TASK DETAILS: Give back all of the data exactly as it stands, with the pictures removed.

Source data
━━━━━━━━━━━━━━━━━━━━━━━━━━━━━━
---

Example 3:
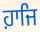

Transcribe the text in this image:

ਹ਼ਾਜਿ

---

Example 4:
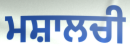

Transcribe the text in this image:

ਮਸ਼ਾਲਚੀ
━━━━━━━━━━━━━━━━━━━━━━━━━━━━━━
REPLY:
---

Example 3:

Transcribe the text in this image:

ਹ਼ਾਜਿ

---

Example 4:

Transcribe the text in this image:

ਮਸ਼ਾਲਚੀ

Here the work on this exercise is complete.